* **Information shown**:
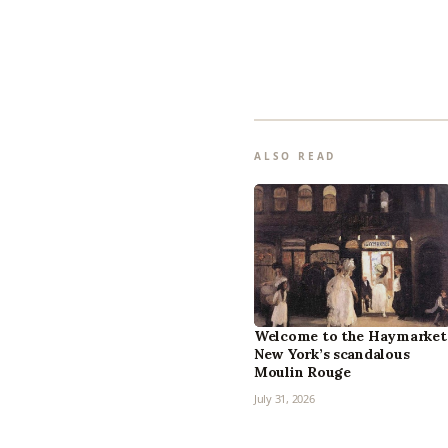
ALSO READ
Welcome to the Haymarket
New York’s scandalous
Moulin Rouge
July 31, 2026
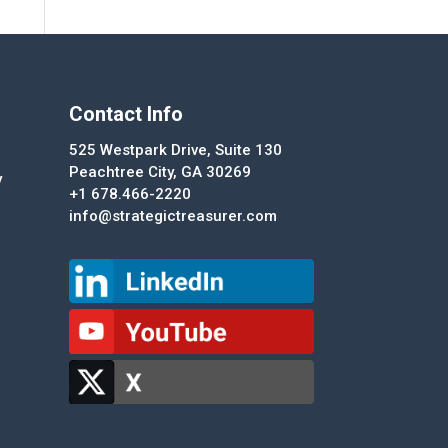
Contact Info
525 Westpark Drive, Suite 130
Peachtree City, GA 30269
y
+1 678.466-2220
info@strategictreasurer.com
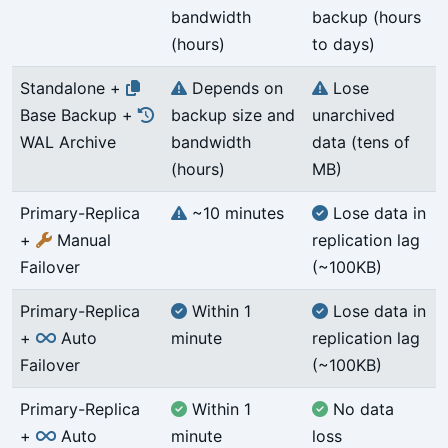
bandwidth
backup (hours
(hours)
to days)
Standalone +
Depends on
Lose
Base Backup +
backup size and
unarchived
WAL Archive
bandwidth
data (tens of
(hours)
MB)
Primary-Replica
~10 minutes
Lose data in
+
Manual
replication lag
Failover
(~100KB)
Primary-Replica
Within 1
Lose data in
+
Auto
minute
replication lag
Failover
(~100KB)
Primary-Replica
Within 1
No data
+
Auto
minute
loss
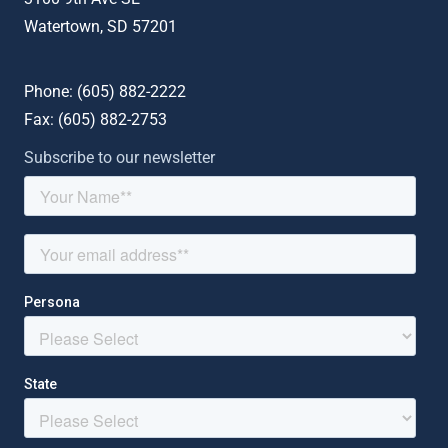
Watertown, SD 57201
Phone: (
605) 882-2222
Fax: (
605) 882-2753
Subscribe to our newsletter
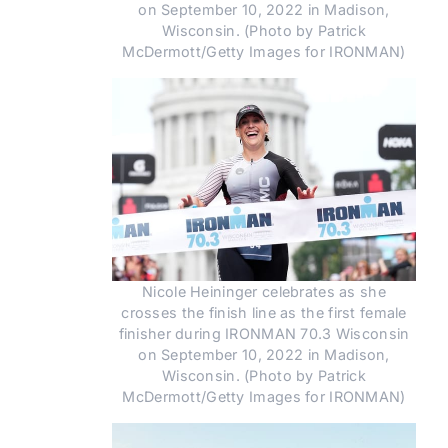
on September 10, 2022 in Madison,
Wisconsin. (Photo by Patrick
McDermott/Getty Images for IRONMAN)
Nicole Heininger celebrates as she
crosses the finish line as the first female
finisher during IRONMAN 70.3 Wisconsin
on September 10, 2022 in Madison,
Wisconsin. (Photo by Patrick
McDermott/Getty Images for IRONMAN)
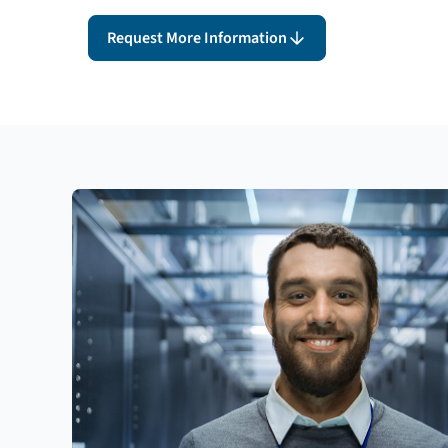
Request More Information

* **Description of the task**:
Arrange every line of text from the material above as a single numbered list, leaving out blank lines. Include only the text and nothing visual.

* **The answer**:
1. ALSO READ
2. Welcome to the Haymarket
3. New York’s scandalous
4. Moulin Rouge
5. July 31, 2026
6. Contact Info
7. 525 Westpark Drive, Suite 130
8. Peachtree City, GA 30269
9. y
10. +1 678.466-2220
11. info@strategictreasurer.com
12. bandwidth
13. backup (hours
14. (hours)
15. to days)
16. Standalone +
17. Depends on
18. Lose
19. Base Backup +
20. backup size and
21. unarchived
22. WAL Archive
23. bandwidth
24. data (tens of
25. (hours)
26. MB)
27. Primary-Replica
28. ~10 minutes
29. Lose data in
30. +
31. Manual
32. replication lag
33. Failover
34. (~100KB)
35. Primary-Replica
36. Within 1
37. Lose data in
38. +
39. Auto
40. minute
41. replication lag
42. Failover
43. (~100KB)
44. Primary-Replica
45. Within 1
46. No data
47. +
48. Auto
49. minute
50. loss
51. Watertown, SD 57201
52. Phone: (
53. 605) 882-2222
54. Fax: (
55. 605) 882-2753
56. Subscribe to our newsletter
57. on September 10, 2022 in Madison,
58. Wisconsin. (Photo by Patrick
59. McDermott/Getty Images for IRONMAN)
60. Nicole Heininger celebrates as she
61. crosses the finish line as the first female
62. finisher during IRONMAN 70.3 Wisconsin
63. on September 10, 2022 in Madison,
64. Wisconsin. (Photo by Patrick
65. McDermott/Getty Images for IRONMAN)
66. Request More Information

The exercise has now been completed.